A few weeks ago some friends of ours came over and talked to us about their less than ideal living situation. They were not without a home, but they are looking for a new place to go and would like a happier environment in the interim. Jeff and I talked about how absurd it seems that we are just so relaxed after everything that has happened. We are more than happy to be that landing pad, and while we aren't up for moving a whole family in again (not just yet… haha), we feel very open to letting someone stay in our space and feel welcomed for a time. I love that we even have that to offer. Besides, they are staying mostly in the downstairs apartment with Lindsay. But my sense of ownership over this place is very loose indeed. I do feel like this house is a big gift to us- it felt like luck nabbing this thing and getting such a deal on it. Since then the doors have been open, literally. In less than five years we've had *12* different people call this place "home" for a time. With the addition of these two friends staying for a month or two, that takes the total to 14. And that's in addition to Jeff and I and our two kiddos (not counting animals). Ha! I didn't actually realize all that until Jeff and I were laughing about how we can't seem to keep this place "empty" for long. We decided that perhaps our home is meant to be a place filled with lovers and wanderers.

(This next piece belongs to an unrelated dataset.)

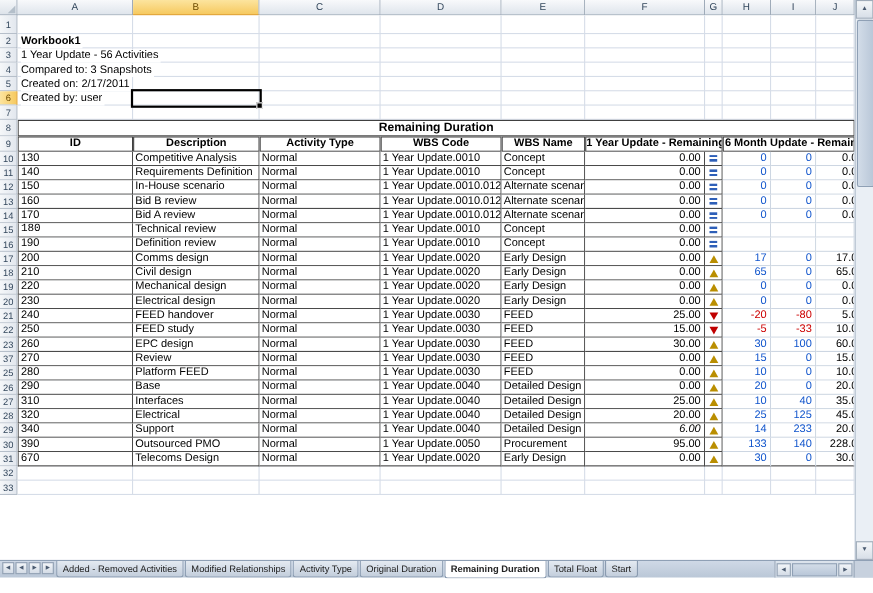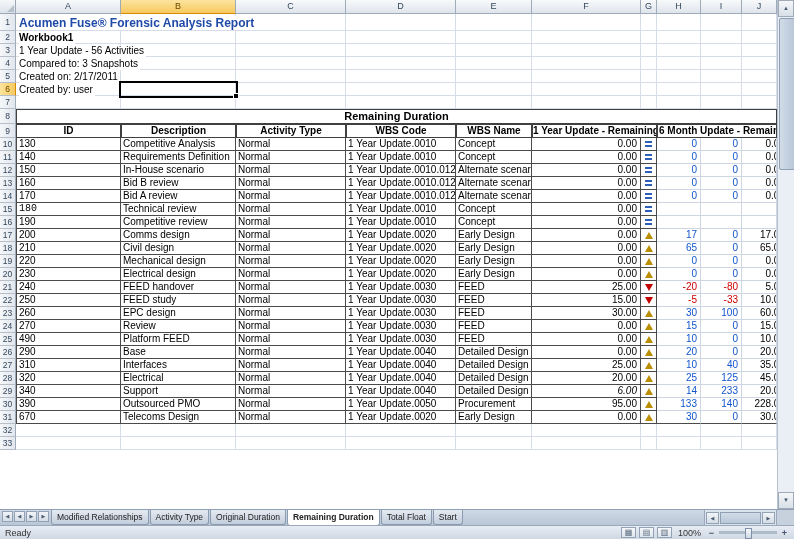"Acumen Fuse® Forensic Analysis Report" div.info { html: <div>Acumen Fuse® Forensic Analysis Report</div> -> none }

These are pictures from our weekend trip to visit with Jeff's mom where she lives with her new partner. It's on a lake and very relaxing, and they've been so loving and open with their space. It's come in handy when Jeff and I needed a little respite.
I've been thinking about where this desire for "tribe" comes from in me. I mean, I'd like to say that it's innate- that every human needs others and place and belonging. I guess I can't speak for everyone. But for me, even as a young child, I felt very drawn to large families and mini examples of such a concept. It felt almost magical to me. I'm the 2nd oldest of four siblings, but even my family of six didn't quite give me that experience I sought. I specifically remember this feeling with one friend in particular. She was the fifth of seven siblings, and she and I hit it off. We were 7 years old, both tomboys, both loved to climb trees and catch frogs. But the real magic happened for me when she invited me over (which was always, basically). The doors to their home were perpetually open.

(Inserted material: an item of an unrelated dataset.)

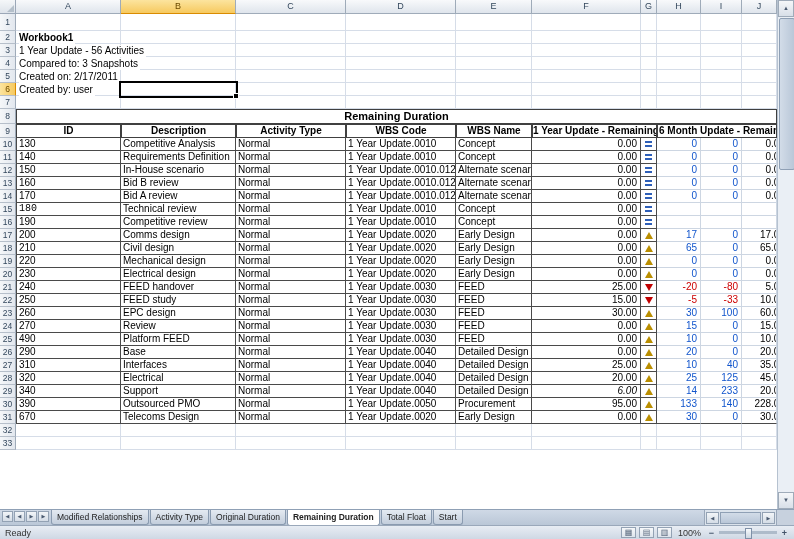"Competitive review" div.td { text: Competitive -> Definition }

The house was messy and chaotic, and everyone had somewhere to go and something to do. The size of their family seemed exponential at times, because with every child came more friends and ideas and energy. I would walk in and I would witness projects under way. I'd often get put right to work doing one thing or another, always something for the good of the group like cooking or clearing the table. My friend never seemed to ask permission for my presence in the home. It was as though that concept of territory just went out with the bathwater at a certain point in their family history. They just welcomed me, always. When I would sleep over, the alarm would go off before sunrise and we'd all get up to do the many newspaper routes that the family picked up to make ends meet. I'd pull myself out of bed, and we'd bundle up and climb into the huge van together. The sun would slowly rise and we'd work quickly and easily together. I felt so included and purposeful and cared for.

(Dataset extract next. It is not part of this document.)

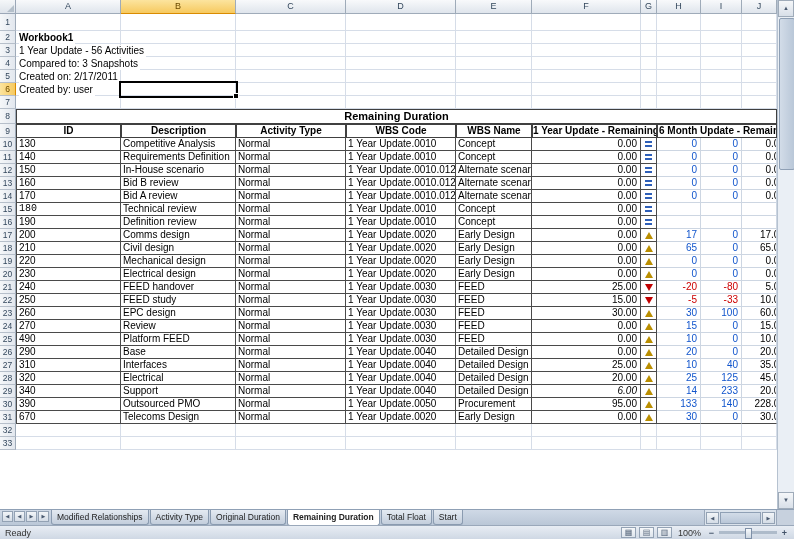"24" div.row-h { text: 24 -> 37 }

I think that ultimately what attracts me to this stuff is the values that come with it- openness and acceptance of many, a loose sense of ownership over material things, generosity of spirit, good work ethic, etc. I can have those things, regardless of how many people are in my home or family. I just suspect it's hard to realize those values without the people around to coax you out of yourself.
Lately I've been thinking about my values and desires when it comes to how I want to engage with my community and how I want to approach various relationships in my life. Relationship. It can take so many different and meaningful forms, as unique as each individual within them. It's been a little over a month since our partners left. It's so strange to me how quickly life can change. Jeff and I are doing better with it all. We've all tied up loose ends and talked about our feelings. It hasn't all been pleasant and our respective families still have trouble seeing eye to eye. Perhaps that's inevitable in a situation like this. I think after the level of intimacy we all experienced with one another, the quick transition to something different is too painful and takes too much work. Not to mention that we each have a lot of work to do in our individual families now to adjust and acclimatize to a new way of life and identity. Time will tell, but I'm working to let go of any expectations now. Hurt still exists, but healing has been swift. Boundaries exist now between our two families that are probably appropriate given all that has happened, but it still feels icky and sad. I have always struggled with being able to sit with misunderstandings and allow for a situation to remain unfastened. But sometimes, I'm learning, that's exactly what needs to happen. That's where you need that meditation on serenity… to accept the things you cannot change, the courage to change the things you can, and the wisdom to know the difference. I love that. I'm trying to manifest an attitude of acceptance and forgiveness (for my own process as well as theirs), so that we can simply take our experience forward- separately, as it turns out- into what I feel in my heart to be a very bright future.